◆ **Task directions**: Could you find every line in the records below that contains the word "DCode" and copy it?

◆ **Recorded information**:

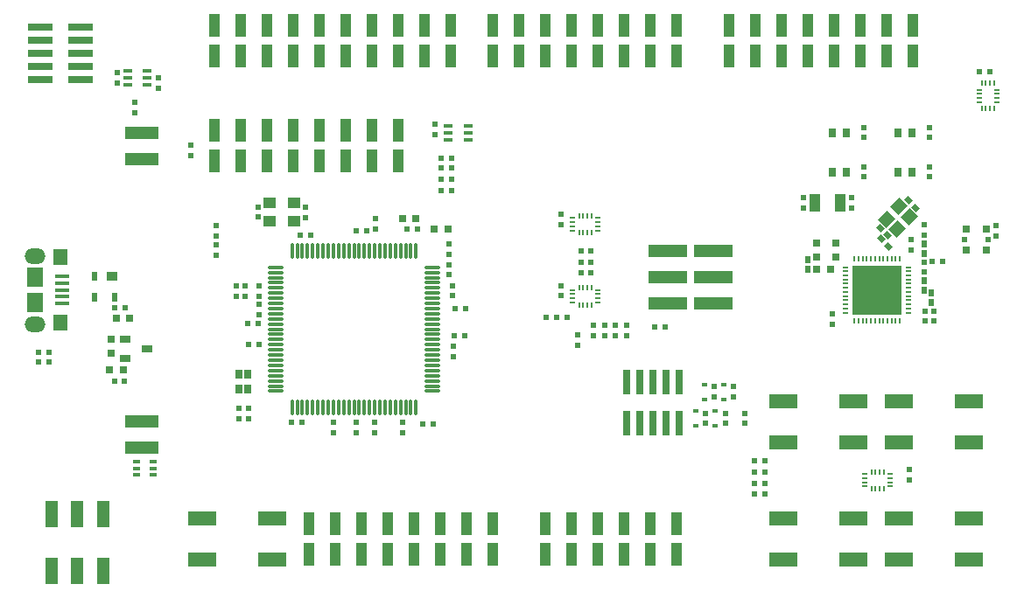
<source format=gtp>
G04 Layer_Color=8421504*
%FSLAX24Y24*%
%MOIN*%
G70*
G01*
G75*
%ADD18R,0.0394X0.0709*%
%ADD20R,0.0217X0.0236*%
%ADD21R,0.0197X0.0236*%
%ADD22R,0.0197X0.0157*%
%ADD23R,0.0236X0.0217*%
%ADD26R,0.0354X0.0138*%
%ADD27R,0.0400X0.0300*%
%ADD28R,0.0300X0.0320*%
%ADD29R,0.0315X0.0295*%
%ADD30R,0.0228X0.0197*%
%ADD31R,0.0256X0.0335*%
%ADD32R,0.0532X0.0157*%
%ADD33R,0.0551X0.0630*%
%ADD34R,0.0610X0.0748*%
%ADD35R,0.0394X0.0335*%
%ADD36R,0.0236X0.0335*%
%ADD37R,0.0276X0.0118*%
%ADD38R,0.0472X0.0433*%
%ADD39O,0.0650X0.0118*%
%ADD40O,0.0118X0.0650*%
%ADD41O,0.0256X0.0079*%
%ADD42O,0.0079X0.0256*%
%ADD43R,0.1850X0.1850*%
G04:AMPARAMS|DCode=44|XSize=47.2mil|YSize=43.3mil|CornerRadius=0mil|HoleSize=0mil|Usage=FLASHONLY|Rotation=225.000|XOffset=0mil|YOffset=0mil|HoleType=Round|Shape=Rectangle|*
%AMROTATEDRECTD44*
4,1,4,0.0014,0.0320,0.0320,0.0014,-0.0014,-0.0320,-0.0320,-0.0014,0.0014,0.0320,0.0*
%
%ADD44ROTATEDRECTD44*%

%ADD45R,0.0295X0.0315*%
%ADD46R,0.0197X0.0256*%
%ADD47R,0.0315X0.0295*%
%ADD48R,0.1500X0.0500*%
%ADD49R,0.0402X0.0862*%
%ADD50R,0.1083X0.0551*%
%ADD51R,0.0472X0.0984*%
%ADD52R,0.0945X0.0299*%
%ADD54R,0.1252X0.0500*%
G04:AMPARAMS|DCode=55|XSize=19.7mil|YSize=23.6mil|CornerRadius=0mil|HoleSize=0mil|Usage=FLASHONLY|Rotation=45.000|XOffset=0mil|YOffset=0mil|HoleType=Round|Shape=Rectangle|*
%AMROTATEDRECTD55*
4,1,4,0.0014,-0.0153,-0.0153,0.0014,-0.0014,0.0153,0.0153,-0.0014,0.0014,-0.0153,0.0*
%
%ADD55ROTATEDRECTD55*%

%ADD56R,0.0236X0.0197*%
%ADD57R,0.0299X0.0945*%
%ADD87O,0.0787X0.0591*%
%ADD88O,0.0240X0.0071*%
%ADD89O,0.0071X0.0240*%
D18*
X30268Y3319D02*
D03*
X31252D02*
D03*
D20*
X27620Y-5097D02*
D03*
Y-4703D02*
D03*
X27180Y-3693D02*
D03*
Y-4087D02*
D03*
X26440Y-3693D02*
D03*
Y-4087D02*
D03*
X26120Y-4703D02*
D03*
Y-5097D02*
D03*
X26860Y-4703D02*
D03*
Y-5097D02*
D03*
X21240Y-1713D02*
D03*
Y-2107D02*
D03*
X7460Y1327D02*
D03*
Y1721D02*
D03*
Y2063D02*
D03*
Y2456D02*
D03*
X13506Y-5053D02*
D03*
Y-5447D02*
D03*
X12796Y-5053D02*
D03*
Y-5447D02*
D03*
X16336Y1737D02*
D03*
Y1343D02*
D03*
X8576Y-237D02*
D03*
Y157D02*
D03*
X8703Y-4907D02*
D03*
Y-4513D02*
D03*
X8329Y-4907D02*
D03*
Y-4513D02*
D03*
X3720Y7883D02*
D03*
Y8277D02*
D03*
X32150Y4697D02*
D03*
Y4303D02*
D03*
X34650D02*
D03*
Y4697D02*
D03*
Y5803D02*
D03*
Y6197D02*
D03*
X32150Y5803D02*
D03*
Y6197D02*
D03*
X6520Y5517D02*
D03*
Y5123D02*
D03*
X4360Y7157D02*
D03*
Y6763D02*
D03*
X5260Y7693D02*
D03*
Y8087D02*
D03*
X15820Y5933D02*
D03*
Y6327D02*
D03*
D21*
X23100Y-1363D02*
D03*
Y-1757D02*
D03*
X22680Y-1757D02*
D03*
Y-1363D02*
D03*
X22260Y-1757D02*
D03*
Y-1363D02*
D03*
X21840Y-1363D02*
D03*
Y-1757D02*
D03*
X37190Y2043D02*
D03*
Y2437D02*
D03*
X14576Y-5447D02*
D03*
Y-5053D02*
D03*
X11936Y-5447D02*
D03*
Y-5053D02*
D03*
X34490Y-1197D02*
D03*
Y-803D02*
D03*
X30930Y-1317D02*
D03*
Y-923D02*
D03*
X33940Y1523D02*
D03*
Y1917D02*
D03*
X34440Y2093D02*
D03*
Y2487D02*
D03*
Y673D02*
D03*
Y1067D02*
D03*
X34820Y-1197D02*
D03*
Y-803D02*
D03*
X9066Y2773D02*
D03*
Y3167D02*
D03*
X9096Y-237D02*
D03*
Y157D02*
D03*
X8226Y-237D02*
D03*
Y157D02*
D03*
X16336Y967D02*
D03*
Y573D02*
D03*
X16486Y-227D02*
D03*
Y167D02*
D03*
X16516Y-2143D02*
D03*
Y-2537D02*
D03*
X9096Y-957D02*
D03*
Y-563D02*
D03*
X31660Y3516D02*
D03*
Y3122D02*
D03*
X29850Y3526D02*
D03*
X29850Y3132D02*
D03*
X20610Y167D02*
D03*
Y-227D02*
D03*
X33890Y-6863D02*
D03*
Y-7256D02*
D03*
X20620Y2877D02*
D03*
Y2483D02*
D03*
X13556Y2707D02*
D03*
Y2313D02*
D03*
X10886Y2743D02*
D03*
Y3137D02*
D03*
D22*
X26070Y-4166D02*
D03*
Y-3614D02*
D03*
X26810Y-4166D02*
D03*
Y-3614D02*
D03*
X26490Y-5176D02*
D03*
Y-4624D02*
D03*
X25750Y-5176D02*
D03*
Y-4624D02*
D03*
D23*
X27971Y-7790D02*
D03*
X28365Y-7790D02*
D03*
X27971Y-7370D02*
D03*
X28365D02*
D03*
X27971Y-6950D02*
D03*
X28365D02*
D03*
X27971Y-6530D02*
D03*
X28365Y-6530D02*
D03*
X20444Y-1060D02*
D03*
X20051D02*
D03*
X20837D02*
D03*
X20443D02*
D03*
X16983Y-700D02*
D03*
X16589D02*
D03*
X15333Y-5130D02*
D03*
X15727D02*
D03*
X703Y-2380D02*
D03*
X1097D02*
D03*
X16053Y5010D02*
D03*
X16447D02*
D03*
X16053Y3800D02*
D03*
X16447D02*
D03*
X16053Y4640D02*
D03*
X16447D02*
D03*
X16053Y4220D02*
D03*
X16447D02*
D03*
X24567Y-1400D02*
D03*
X24173D02*
D03*
X21757Y1062D02*
D03*
X21363D02*
D03*
X21757Y642D02*
D03*
X21363D02*
D03*
X21757Y1482D02*
D03*
X21363D02*
D03*
D26*
X4844Y8080D02*
D03*
Y8336D02*
D03*
Y7824D02*
D03*
X4096Y8080D02*
D03*
Y8336D02*
D03*
Y7824D02*
D03*
X16316Y5734D02*
D03*
X16316Y5990D02*
D03*
X16316Y6246D02*
D03*
X17064D02*
D03*
Y5990D02*
D03*
Y5734D02*
D03*
D27*
X4827Y-2244D02*
D03*
X4000Y-1870D02*
D03*
Y-2618D02*
D03*
D28*
X33429Y6000D02*
D03*
X33979D02*
D03*
X31479D02*
D03*
X30929D02*
D03*
X31479Y4500D02*
D03*
X30929D02*
D03*
X33979D02*
D03*
X33429D02*
D03*
D29*
X36794Y2324D02*
D03*
Y1516D02*
D03*
X36046Y2324D02*
D03*
Y1516D02*
D03*
D30*
X36877Y1920D02*
D03*
X35963D02*
D03*
D31*
X8683Y-3225D02*
D03*
Y-3795D02*
D03*
X8349Y-3225D02*
D03*
Y-3795D02*
D03*
D32*
X1618Y256D02*
D03*
Y512D02*
D03*
Y0D02*
D03*
Y-512D02*
D03*
Y-256D02*
D03*
D33*
X1530Y1260D02*
D03*
Y-1260D02*
D03*
D34*
X565Y-472D02*
D03*
Y472D02*
D03*
D35*
X3521Y534D02*
D03*
D36*
X2852Y-274D02*
D03*
X3600D02*
D03*
X2852Y534D02*
D03*
D37*
X5080Y-6548D02*
D03*
Y-6804D02*
D03*
Y-7060D02*
D03*
X4450Y-6804D02*
D03*
Y-6548D02*
D03*
Y-7060D02*
D03*
D38*
X10446Y3311D02*
D03*
Y2609D02*
D03*
X9506Y3311D02*
D03*
Y2609D02*
D03*
D39*
X15708Y665D02*
D03*
Y862D02*
D03*
Y-122D02*
D03*
Y468D02*
D03*
Y75D02*
D03*
Y272D02*
D03*
Y-1106D02*
D03*
Y-909D02*
D03*
Y-1500D02*
D03*
Y-1303D02*
D03*
Y-516D02*
D03*
Y-319D02*
D03*
Y-713D02*
D03*
Y-1894D02*
D03*
Y-1697D02*
D03*
Y-2287D02*
D03*
Y-2091D02*
D03*
Y-2484D02*
D03*
Y-3469D02*
D03*
Y-3272D02*
D03*
Y-3862D02*
D03*
Y-3665D02*
D03*
Y-2878D02*
D03*
Y-2681D02*
D03*
Y-3075D02*
D03*
X9744Y862D02*
D03*
Y665D02*
D03*
Y-516D02*
D03*
Y-319D02*
D03*
Y-909D02*
D03*
Y-713D02*
D03*
Y272D02*
D03*
Y468D02*
D03*
Y-122D02*
D03*
Y75D02*
D03*
Y-1894D02*
D03*
Y-1697D02*
D03*
Y-2287D02*
D03*
Y-2091D02*
D03*
Y-1303D02*
D03*
Y-1106D02*
D03*
Y-1500D02*
D03*
Y-3075D02*
D03*
Y-2484D02*
D03*
Y-2878D02*
D03*
Y-2681D02*
D03*
Y-3469D02*
D03*
Y-3665D02*
D03*
Y-3272D02*
D03*
Y-3862D02*
D03*
D40*
X15088Y1482D02*
D03*
X14891D02*
D03*
X14301D02*
D03*
X14104D02*
D03*
X14695D02*
D03*
X14498D02*
D03*
X13513D02*
D03*
X13317D02*
D03*
X13907D02*
D03*
X13710D02*
D03*
X13120D02*
D03*
X12923D02*
D03*
X12726D02*
D03*
X12529D02*
D03*
X12332D02*
D03*
X13317Y-4482D02*
D03*
X13120D02*
D03*
X13710D02*
D03*
X13513D02*
D03*
X12726D02*
D03*
X12529D02*
D03*
X12923D02*
D03*
X14695D02*
D03*
X14498D02*
D03*
X15088D02*
D03*
X14891D02*
D03*
X14104D02*
D03*
X13907D02*
D03*
X14301D02*
D03*
X11742Y1482D02*
D03*
X11545D02*
D03*
X12136D02*
D03*
X11939D02*
D03*
X10561D02*
D03*
X11348D02*
D03*
X11151D02*
D03*
X10954D02*
D03*
X10758D02*
D03*
X10364D02*
D03*
X11939Y-4482D02*
D03*
X11742D02*
D03*
X12332D02*
D03*
X12136D02*
D03*
X10954D02*
D03*
X11151D02*
D03*
X10758D02*
D03*
X11545D02*
D03*
X11348D02*
D03*
X10561D02*
D03*
X10364D02*
D03*
D41*
X33841Y866D02*
D03*
Y551D02*
D03*
Y709D02*
D03*
Y236D02*
D03*
Y394D02*
D03*
Y-79D02*
D03*
Y79D02*
D03*
Y-236D02*
D03*
Y-551D02*
D03*
Y-394D02*
D03*
Y-866D02*
D03*
Y-709D02*
D03*
X31459Y709D02*
D03*
Y866D02*
D03*
Y79D02*
D03*
Y236D02*
D03*
Y-79D02*
D03*
Y551D02*
D03*
Y394D02*
D03*
Y-551D02*
D03*
Y-236D02*
D03*
Y-394D02*
D03*
Y-709D02*
D03*
Y-866D02*
D03*
D42*
X33516Y1191D02*
D03*
X33201D02*
D03*
X33044D02*
D03*
X33359D02*
D03*
X32729D02*
D03*
X32571D02*
D03*
X32886D02*
D03*
X33516Y-1191D02*
D03*
X33359D02*
D03*
X33201D02*
D03*
X32886D02*
D03*
X32729D02*
D03*
X33044D02*
D03*
X32414D02*
D03*
X32571D02*
D03*
X32256Y1191D02*
D03*
X32099D02*
D03*
X32414D02*
D03*
X31941D02*
D03*
X31784D02*
D03*
X32099Y-1191D02*
D03*
X31941D02*
D03*
X32256D02*
D03*
X31784D02*
D03*
D43*
X32650Y0D02*
D03*
D44*
X33872Y2782D02*
D03*
X33482Y3171D02*
D03*
X33398Y2308D02*
D03*
X33009Y2698D02*
D03*
D45*
X30876Y800D02*
D03*
X30344D02*
D03*
X3956Y-3060D02*
D03*
X3424D02*
D03*
X16316Y2310D02*
D03*
X15784D02*
D03*
X3660Y-1090D02*
D03*
X4192D02*
D03*
X15092Y2730D02*
D03*
X14560D02*
D03*
D46*
X30010Y773D02*
D03*
Y1147D02*
D03*
X34440Y1393D02*
D03*
Y1767D02*
D03*
X34720Y-477D02*
D03*
Y-103D02*
D03*
X34440Y-27D02*
D03*
Y347D02*
D03*
D47*
X30350Y1776D02*
D03*
Y1244D02*
D03*
X31060Y1776D02*
D03*
Y1244D02*
D03*
X3470Y-1884D02*
D03*
Y-2416D02*
D03*
D48*
X26425Y1500D02*
D03*
Y500D02*
D03*
Y-500D02*
D03*
X24675Y1500D02*
D03*
Y500D02*
D03*
Y-500D02*
D03*
D49*
X25000Y-8923D02*
D03*
X24000D02*
D03*
X22000D02*
D03*
X23000D02*
D03*
X24000Y-10077D02*
D03*
X23000D02*
D03*
X25000D02*
D03*
X21000D02*
D03*
X22000D02*
D03*
X21000Y-8923D02*
D03*
X20000D02*
D03*
Y-10077D02*
D03*
X16400Y10077D02*
D03*
X15400D02*
D03*
X14400D02*
D03*
X12400D02*
D03*
X11400D02*
D03*
X13400D02*
D03*
X16400Y8923D02*
D03*
X15400D02*
D03*
X13400Y8923D02*
D03*
X12400Y8923D02*
D03*
X14400Y8923D02*
D03*
X10400Y10077D02*
D03*
X9400D02*
D03*
X8400D02*
D03*
X7400D02*
D03*
X11400Y8923D02*
D03*
X10400D02*
D03*
X9400D02*
D03*
X8400Y8923D02*
D03*
X7400D02*
D03*
X34000Y10077D02*
D03*
X32000D02*
D03*
X31000D02*
D03*
X33000D02*
D03*
X34000Y8923D02*
D03*
X33000D02*
D03*
X31000D02*
D03*
X30000D02*
D03*
X32000D02*
D03*
X30000Y10077D02*
D03*
X29000D02*
D03*
X28000D02*
D03*
X27000D02*
D03*
X29000Y8923D02*
D03*
X27000Y8923D02*
D03*
X28000D02*
D03*
X14400Y6077D02*
D03*
X13400D02*
D03*
X11400D02*
D03*
X10400D02*
D03*
X12400D02*
D03*
X13400Y4923D02*
D03*
X12400D02*
D03*
X14400D02*
D03*
X10400D02*
D03*
X9400D02*
D03*
X11400D02*
D03*
X9400Y6077D02*
D03*
X8400D02*
D03*
X7400D02*
D03*
X8400Y4923D02*
D03*
X7400D02*
D03*
X13000Y-10077D02*
D03*
X17000D02*
D03*
X13000Y-8923D02*
D03*
X17000D02*
D03*
X12000Y-10077D02*
D03*
X11000D02*
D03*
X16000D02*
D03*
X15000D02*
D03*
X18000D02*
D03*
X12000Y-8923D02*
D03*
X11000D02*
D03*
X16000Y-8923D02*
D03*
X15000Y-8923D02*
D03*
X18000D02*
D03*
X14000Y-10077D02*
D03*
Y-8923D02*
D03*
X23000Y10077D02*
D03*
X19000D02*
D03*
X23000Y8923D02*
D03*
X19000D02*
D03*
X24000Y10077D02*
D03*
X25000D02*
D03*
X20000D02*
D03*
X21000D02*
D03*
X18000D02*
D03*
X24000Y8923D02*
D03*
X25000D02*
D03*
X20000Y8923D02*
D03*
X21000Y8923D02*
D03*
X18000D02*
D03*
X22000Y10077D02*
D03*
Y8923D02*
D03*
D50*
X31749Y-4252D02*
D03*
Y-5827D02*
D03*
X29091D02*
D03*
Y-4252D02*
D03*
X36149D02*
D03*
Y-5827D02*
D03*
X33491Y-4252D02*
D03*
Y-5827D02*
D03*
X9599Y-8713D02*
D03*
Y-10287D02*
D03*
X6941Y-8713D02*
D03*
Y-10287D02*
D03*
X36149Y-8722D02*
D03*
Y-10297D02*
D03*
X33491Y-8722D02*
D03*
Y-10297D02*
D03*
X31749Y-8722D02*
D03*
Y-10297D02*
D03*
X29091Y-8722D02*
D03*
Y-10297D02*
D03*
D51*
X3164Y-8547D02*
D03*
X2180D02*
D03*
X3164Y-10713D02*
D03*
X2180D02*
D03*
X1196Y-8547D02*
D03*
Y-10713D02*
D03*
D52*
X2298Y8510D02*
D03*
Y9010D02*
D03*
Y10010D02*
D03*
Y9510D02*
D03*
Y8010D02*
D03*
X762Y10010D02*
D03*
Y9510D02*
D03*
Y9010D02*
D03*
Y8510D02*
D03*
Y8010D02*
D03*
D54*
X4650Y-5000D02*
D03*
Y-6000D02*
D03*
Y6000D02*
D03*
Y5000D02*
D03*
D55*
X34109Y3131D02*
D03*
X33831Y3409D02*
D03*
X33079Y1661D02*
D03*
X32801Y1939D02*
D03*
X33059Y2081D02*
D03*
X32781Y2359D02*
D03*
D56*
X35147Y1090D02*
D03*
X34753D02*
D03*
X3987Y-3480D02*
D03*
X3593D02*
D03*
X703Y-2740D02*
D03*
X1097D02*
D03*
X11073Y2080D02*
D03*
X10679D02*
D03*
X15133Y2330D02*
D03*
X14739D02*
D03*
X10753Y-5060D02*
D03*
X10359D02*
D03*
X16943Y-1760D02*
D03*
X16549D02*
D03*
X9113Y-2080D02*
D03*
X8719D02*
D03*
X9083Y-1280D02*
D03*
X8689D02*
D03*
X4013Y-690D02*
D03*
X3619D02*
D03*
X13193Y2250D02*
D03*
X12799D02*
D03*
X36553Y8330D02*
D03*
X36947D02*
D03*
D57*
X25120Y-5066D02*
D03*
X24620D02*
D03*
X24120D02*
D03*
X23620D02*
D03*
X23120D02*
D03*
X25120Y-3531D02*
D03*
X24620D02*
D03*
X24120D02*
D03*
X23620D02*
D03*
X23120D02*
D03*
D87*
X565Y1299D02*
D03*
Y-1299D02*
D03*
D88*
X33152Y-7023D02*
D03*
Y-7338D02*
D03*
Y-7181D02*
D03*
Y-7496D02*
D03*
X32188Y-7023D02*
D03*
Y-7338D02*
D03*
Y-7181D02*
D03*
Y-7496D02*
D03*
X36545Y7626D02*
D03*
Y7469D02*
D03*
Y7311D02*
D03*
Y7154D02*
D03*
X37195D02*
D03*
Y7311D02*
D03*
Y7469D02*
D03*
Y7626D02*
D03*
X22012Y-476D02*
D03*
Y-319D02*
D03*
Y-161D02*
D03*
Y-4D02*
D03*
X21048D02*
D03*
Y-161D02*
D03*
Y-319D02*
D03*
Y-476D02*
D03*
X22012Y2264D02*
D03*
Y2421D02*
D03*
Y2579D02*
D03*
Y2736D02*
D03*
X21048D02*
D03*
Y2579D02*
D03*
Y2421D02*
D03*
Y2264D02*
D03*
D89*
X32906Y-6935D02*
D03*
X32749D02*
D03*
X32906Y-7584D02*
D03*
X32749D02*
D03*
X32591D02*
D03*
Y-6935D02*
D03*
X32434Y-6935D02*
D03*
Y-7584D02*
D03*
X36634Y6908D02*
D03*
X36791D02*
D03*
X36949D02*
D03*
X37106D02*
D03*
Y7872D02*
D03*
X36949D02*
D03*
X36791D02*
D03*
X36634D02*
D03*
X21294Y-565D02*
D03*
X21451D02*
D03*
X21609D02*
D03*
X21766Y-565D02*
D03*
Y85D02*
D03*
X21609D02*
D03*
X21451D02*
D03*
X21294D02*
D03*
Y2175D02*
D03*
X21451D02*
D03*
X21609D02*
D03*
X21766Y2175D02*
D03*
Y2825D02*
D03*
X21609D02*
D03*
X21451D02*
D03*
X21294D02*
D03*
M02*

</source>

◆ **Answer box**:
G04:AMPARAMS|DCode=44|XSize=47.2mil|YSize=43.3mil|CornerRadius=0mil|HoleSize=0mil|Usage=FLASHONLY|Rotation=225.000|XOffset=0mil|YOffset=0mil|HoleType=Round|Shape=Rectangle|*
G04:AMPARAMS|DCode=55|XSize=19.7mil|YSize=23.6mil|CornerRadius=0mil|HoleSize=0mil|Usage=FLASHONLY|Rotation=45.000|XOffset=0mil|YOffset=0mil|HoleType=Round|Shape=Rectangle|*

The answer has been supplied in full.